(Stored data entries)
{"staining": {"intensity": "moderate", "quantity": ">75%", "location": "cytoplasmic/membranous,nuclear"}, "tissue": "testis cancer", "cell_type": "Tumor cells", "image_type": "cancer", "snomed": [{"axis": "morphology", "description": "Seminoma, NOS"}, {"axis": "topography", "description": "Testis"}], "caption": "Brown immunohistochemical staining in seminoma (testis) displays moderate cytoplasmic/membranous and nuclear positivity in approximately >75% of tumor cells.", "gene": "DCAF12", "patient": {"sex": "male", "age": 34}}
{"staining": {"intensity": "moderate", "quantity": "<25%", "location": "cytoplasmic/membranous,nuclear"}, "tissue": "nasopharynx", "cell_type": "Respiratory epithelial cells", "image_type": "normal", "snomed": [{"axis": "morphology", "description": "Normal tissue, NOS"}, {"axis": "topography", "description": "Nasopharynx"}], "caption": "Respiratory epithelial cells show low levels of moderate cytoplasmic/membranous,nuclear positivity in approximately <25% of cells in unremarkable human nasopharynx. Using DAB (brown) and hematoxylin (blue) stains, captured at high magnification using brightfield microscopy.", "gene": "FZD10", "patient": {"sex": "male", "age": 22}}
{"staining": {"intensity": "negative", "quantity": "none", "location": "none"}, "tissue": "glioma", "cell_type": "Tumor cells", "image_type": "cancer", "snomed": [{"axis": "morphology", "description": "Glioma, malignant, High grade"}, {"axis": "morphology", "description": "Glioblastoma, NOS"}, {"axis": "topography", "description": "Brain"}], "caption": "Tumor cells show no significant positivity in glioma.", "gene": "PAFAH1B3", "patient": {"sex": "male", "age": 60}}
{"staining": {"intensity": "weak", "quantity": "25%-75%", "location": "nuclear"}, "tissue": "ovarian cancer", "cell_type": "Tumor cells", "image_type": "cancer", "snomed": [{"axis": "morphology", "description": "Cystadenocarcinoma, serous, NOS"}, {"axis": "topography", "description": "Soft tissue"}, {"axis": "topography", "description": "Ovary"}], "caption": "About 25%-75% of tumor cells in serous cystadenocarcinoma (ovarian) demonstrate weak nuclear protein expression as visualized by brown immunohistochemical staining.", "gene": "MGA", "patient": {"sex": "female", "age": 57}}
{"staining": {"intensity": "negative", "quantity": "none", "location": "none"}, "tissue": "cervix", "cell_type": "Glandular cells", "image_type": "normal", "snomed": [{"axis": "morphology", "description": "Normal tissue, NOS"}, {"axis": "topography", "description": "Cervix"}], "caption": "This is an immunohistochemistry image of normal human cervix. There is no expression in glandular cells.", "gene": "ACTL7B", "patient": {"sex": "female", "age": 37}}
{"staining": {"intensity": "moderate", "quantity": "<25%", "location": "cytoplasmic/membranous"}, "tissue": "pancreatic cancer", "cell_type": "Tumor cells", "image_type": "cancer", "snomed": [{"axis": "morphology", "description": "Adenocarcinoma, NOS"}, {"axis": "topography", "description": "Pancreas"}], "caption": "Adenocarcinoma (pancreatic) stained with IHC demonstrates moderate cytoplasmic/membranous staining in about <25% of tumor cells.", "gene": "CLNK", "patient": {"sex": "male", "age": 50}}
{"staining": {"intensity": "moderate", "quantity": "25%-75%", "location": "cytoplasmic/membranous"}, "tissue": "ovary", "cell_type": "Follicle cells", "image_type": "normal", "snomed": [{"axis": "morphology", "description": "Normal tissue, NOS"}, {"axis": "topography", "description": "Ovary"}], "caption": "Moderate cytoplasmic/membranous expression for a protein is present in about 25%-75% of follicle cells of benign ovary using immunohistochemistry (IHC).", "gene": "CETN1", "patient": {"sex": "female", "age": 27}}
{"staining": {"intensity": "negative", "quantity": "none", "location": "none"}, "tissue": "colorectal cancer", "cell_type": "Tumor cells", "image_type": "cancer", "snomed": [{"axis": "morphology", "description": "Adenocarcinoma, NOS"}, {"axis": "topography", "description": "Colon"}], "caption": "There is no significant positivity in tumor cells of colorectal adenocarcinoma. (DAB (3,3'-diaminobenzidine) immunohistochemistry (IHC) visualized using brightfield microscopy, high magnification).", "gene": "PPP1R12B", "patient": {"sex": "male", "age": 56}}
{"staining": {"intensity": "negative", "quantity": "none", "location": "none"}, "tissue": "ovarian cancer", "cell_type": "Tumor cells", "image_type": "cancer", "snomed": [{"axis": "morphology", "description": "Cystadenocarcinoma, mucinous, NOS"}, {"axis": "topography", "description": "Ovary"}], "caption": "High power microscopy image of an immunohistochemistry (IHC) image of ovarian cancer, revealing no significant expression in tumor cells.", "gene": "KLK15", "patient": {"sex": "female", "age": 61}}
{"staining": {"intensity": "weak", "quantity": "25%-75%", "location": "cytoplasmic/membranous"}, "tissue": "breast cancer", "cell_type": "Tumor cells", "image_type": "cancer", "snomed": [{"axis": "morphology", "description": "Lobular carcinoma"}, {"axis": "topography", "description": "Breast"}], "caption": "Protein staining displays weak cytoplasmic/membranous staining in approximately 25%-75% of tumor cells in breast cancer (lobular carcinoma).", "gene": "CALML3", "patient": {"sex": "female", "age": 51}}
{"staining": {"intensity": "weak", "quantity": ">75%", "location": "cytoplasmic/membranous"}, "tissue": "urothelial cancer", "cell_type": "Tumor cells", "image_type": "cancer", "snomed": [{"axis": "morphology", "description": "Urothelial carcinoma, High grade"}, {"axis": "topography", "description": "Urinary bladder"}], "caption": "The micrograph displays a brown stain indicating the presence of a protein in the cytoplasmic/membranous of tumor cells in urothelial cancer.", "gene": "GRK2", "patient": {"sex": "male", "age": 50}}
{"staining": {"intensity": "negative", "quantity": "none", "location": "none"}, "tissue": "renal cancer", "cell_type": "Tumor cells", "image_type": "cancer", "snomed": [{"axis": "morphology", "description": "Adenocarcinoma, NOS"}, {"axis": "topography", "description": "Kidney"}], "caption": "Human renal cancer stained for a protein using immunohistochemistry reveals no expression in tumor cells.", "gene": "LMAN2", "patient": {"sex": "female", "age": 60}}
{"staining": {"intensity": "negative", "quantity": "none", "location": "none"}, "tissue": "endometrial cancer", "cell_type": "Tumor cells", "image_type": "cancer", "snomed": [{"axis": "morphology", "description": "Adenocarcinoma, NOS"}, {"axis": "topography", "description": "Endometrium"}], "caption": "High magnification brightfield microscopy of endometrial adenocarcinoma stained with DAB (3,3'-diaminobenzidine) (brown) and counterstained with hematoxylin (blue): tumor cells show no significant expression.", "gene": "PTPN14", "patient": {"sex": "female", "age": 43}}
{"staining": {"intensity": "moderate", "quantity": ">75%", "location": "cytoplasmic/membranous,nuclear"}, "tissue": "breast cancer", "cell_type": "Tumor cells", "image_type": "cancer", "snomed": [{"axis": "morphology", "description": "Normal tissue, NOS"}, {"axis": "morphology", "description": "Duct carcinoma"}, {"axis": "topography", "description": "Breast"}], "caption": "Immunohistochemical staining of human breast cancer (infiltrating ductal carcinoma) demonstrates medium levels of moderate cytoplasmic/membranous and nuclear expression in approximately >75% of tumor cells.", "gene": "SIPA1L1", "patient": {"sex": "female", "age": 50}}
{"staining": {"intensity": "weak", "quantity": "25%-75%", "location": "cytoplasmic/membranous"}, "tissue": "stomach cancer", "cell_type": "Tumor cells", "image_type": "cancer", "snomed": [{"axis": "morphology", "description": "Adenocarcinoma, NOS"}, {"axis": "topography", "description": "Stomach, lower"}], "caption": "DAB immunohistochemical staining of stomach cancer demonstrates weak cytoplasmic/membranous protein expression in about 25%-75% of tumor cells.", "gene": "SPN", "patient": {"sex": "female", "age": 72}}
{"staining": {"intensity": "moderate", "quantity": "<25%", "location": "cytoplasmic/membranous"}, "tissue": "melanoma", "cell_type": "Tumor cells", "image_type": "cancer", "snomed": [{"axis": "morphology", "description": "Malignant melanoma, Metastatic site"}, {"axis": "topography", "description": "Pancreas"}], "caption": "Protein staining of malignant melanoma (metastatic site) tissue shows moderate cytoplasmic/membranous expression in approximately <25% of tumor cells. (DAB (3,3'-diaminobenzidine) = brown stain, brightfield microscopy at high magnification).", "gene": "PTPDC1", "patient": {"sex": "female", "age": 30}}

Task item: Print only the lines from the top of the data above down to the line holding "epithelial cells show", inclusive.

Result for this exercise:
{"staining": {"intensity": "moderate", "quantity": ">75%", "location": "cytoplasmic/membranous,nuclear"}, "tissue": "testis cancer", "cell_type": "Tumor cells", "image_type": "cancer", "snomed": [{"axis": "morphology", "description": "Seminoma, NOS"}, {"axis": "topography", "description": "Testis"}], "caption": "Brown immunohistochemical staining in seminoma (testis) displays moderate cytoplasmic/membranous and nuclear positivity in approximately >75% of tumor cells.", "gene": "DCAF12", "patient": {"sex": "male", "age": 34}}
{"staining": {"intensity": "moderate", "quantity": "<25%", "location": "cytoplasmic/membranous,nuclear"}, "tissue": "nasopharynx", "cell_type": "Respiratory epithelial cells", "image_type": "normal", "snomed": [{"axis": "morphology", "description": "Normal tissue, NOS"}, {"axis": "topography", "description": "Nasopharynx"}], "caption": "Respiratory epithelial cells show low levels of moderate cytoplasmic/membranous,nuclear positivity in approximately <25% of cells in unremarkable human nasopharynx. Using DAB (brown) and hematoxylin (blue) stains, captured at high magnification using brightfield microscopy.", "gene": "FZD10", "patient": {"sex": "male", "age": 22}}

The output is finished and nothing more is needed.